# [CONSIGNA A]
Reproduce el fragmento del texto sobre la confesión que comienza en las palabras "Es evidente que" y termina después de "tesoro de la Iglesia.", sustituyendo "sacramento de la reconciliación" por "sacramento de la penitencia".
# [CONSIGNA B]
Por favor, continúa el texto sobre la confesión a partir de su última oración.

# [EXTRACTO DEL DOCUMENTO]
▶
Es evidente que algún mensaje del Papa, por lo menos tal como es recibido y llega a los creyentes, se presta fácilmente a ser malinterpretado y, por consiguiente, no ayuda a que madure una conciencia verdadera y recta en los fieles sobre el propio pecado y las condiciones de su remisión en el sacramento de la reconciliación. Sin ánimo de ofender a Mons. Dario Viganò, prefecto de la secretaría para la comunicación de la Santa Sede, el «proceder zigzagueando» entre los conceptos sin detenerse nunca para concretar uno –algo que él reconoce como una cualidad del «estilo comunicativo del Papa Francisco», lo que «hace que sea tan irresistible» para el oyente moderno–, presenta algún que otro inconveniente espiritual y pastoral, que no es poca cosa si atañe a la gracia y los sacramentos, el tesoro de la Iglesia.
Me detengo aquí para no abusar de su paciencia. No pretendo proponer como termómetro de la fe y de la vida eclesial la cantidad o la cualidad de las confesiones y, de manera más general, de la frecuencia a los sacramentos, ni hacer de ellos un parámetro exclusivo para la valoración de un pontificado o del estado de salud de la Iglesia. No sería justo y haría perder de vista otras dimensiones de la vida según el Evangelio y de la misión eclesial.
◀
Datos extraídos de una colección
▶
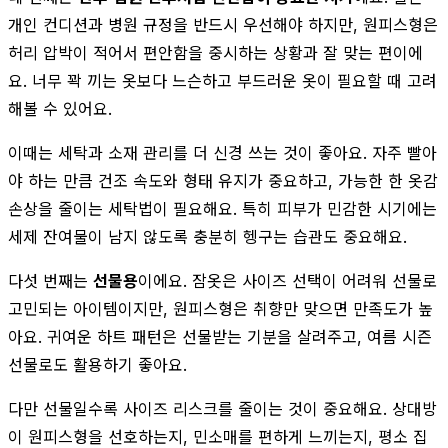
개인 컨디션과 병원 규정을 반드시 우선해야 하지만, 원피스형은
허리 압박이 적어서 편안함을 중시하는 상황과 잘 맞는 편이에
요. 너무 꽉 끼는 옷보다 느슨하고 부드러운 옷이 필요할 때 고려
해볼 수 있어요.
이때는 세탁과 소재 관리를 더 신경 쓰는 것이 좋아요. 자주 빨아
야 하는 만큼 건조 속도와 형태 유지가 중요하고, 가능한 한 옷감
손상을 줄이는 세탁법이 필요해요. 특히 피부가 민감한 시기에는
세제 잔여물이 남지 않도록 충분히 헹구는 습관도 중요해요.
다섯 번째는
선물용
이에요. 잠옷은 사이즈 선택이 어려워 선물로
고민되는 아이템이지만, 원피스형은 취향만 맞으면 만족도가 높
아요. 귀여운 하트 패턴은 선물받는 기분을 살려주고, 여름 시즌
선물로도 활용하기 좋아요.
다만 선물일수록 사이즈 리스크를 줄이는 것이 중요해요. 상대방
이 원피스형을 선호하는지, 민소매를 편하게 느끼는지, 평소 집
◀
# [RESULTADO A]
Es evidente que algún mensaje del Papa, por lo menos tal como es recibido y llega a los creyentes, se presta fácilmente a ser malinterpretado y, por consiguiente, no ayuda a que madure una conciencia verdadera y recta en los fieles sobre el propio pecado y las condiciones de su remisión en el sacramento de la penitencia. Sin ánimo de ofender a Mons. Dario Viganò, prefecto de la secretaría para la comunicación de la Santa Sede, el «proceder zigzagueando» entre los conceptos sin detenerse nunca para concretar uno –algo que él reconoce como una cualidad del «estilo comunicativo del Papa Francisco», lo que «hace que sea tan irresistible» para el oyente moderno–, presenta algún que otro inconveniente espiritual y pastoral, que no es poca cosa si atañe a la gracia y los sacramentos, el tesoro de la Iglesia.

# [RESULTADO B]
Pero no deberíamos tampoco dejar de tomar en consideración algunas señales preocupantes que proceden tanto de las iglesias de «periferia», como de las del «centro».
No estaban del todo equivocados los obispos que, por lo menos hasta el Concilio Vaticano II y en muchos casos también después, durante las visitas pastorales en la propia diócesis preguntaban a los párrocos, ante todo, cuántas confesiones y cuántas comuniones hacían en un año, relacionándolas con el número de bautizados confiados a su atención.
Y tampoco estaban equivocados los Papas que en el pasado se hacían entregar por los obispos en visita «ad limina apostolorum» el número de los sacramentos administrados en conjunto en sus diócesis.
Eran obispos y Papas que sacaban indicaciones útiles sobre el estado de las almas y de la santidad del pueblo de Dios simplemente a través de la medicina de las almas y del vehículo de la gracia santificante.
Ciertamente no disponían de todo el aparato institucional, comunicativo, tecnológico y organizativo hecho posible por la sociología religiosa, la prensa, la radio y la televisión, pero tenían de su parte la humilde certeza de que no es acariciando las modas culturales y antropológicas del tiempo como se salvan las almas, ni aceptando los (re)sentimientos y las reivindicaciones individuales y sociales tanto dentro como fuera de la Iglesia como se edifica al pueblo de Dios sobre el camino de la santidad.
Gracias por su atención y cordiales saludos, «ad maiorem Dei gloriam».
[Carta firmada]
Traducción en español de Helena Faccia Serrano, Alcalá de Henares, España.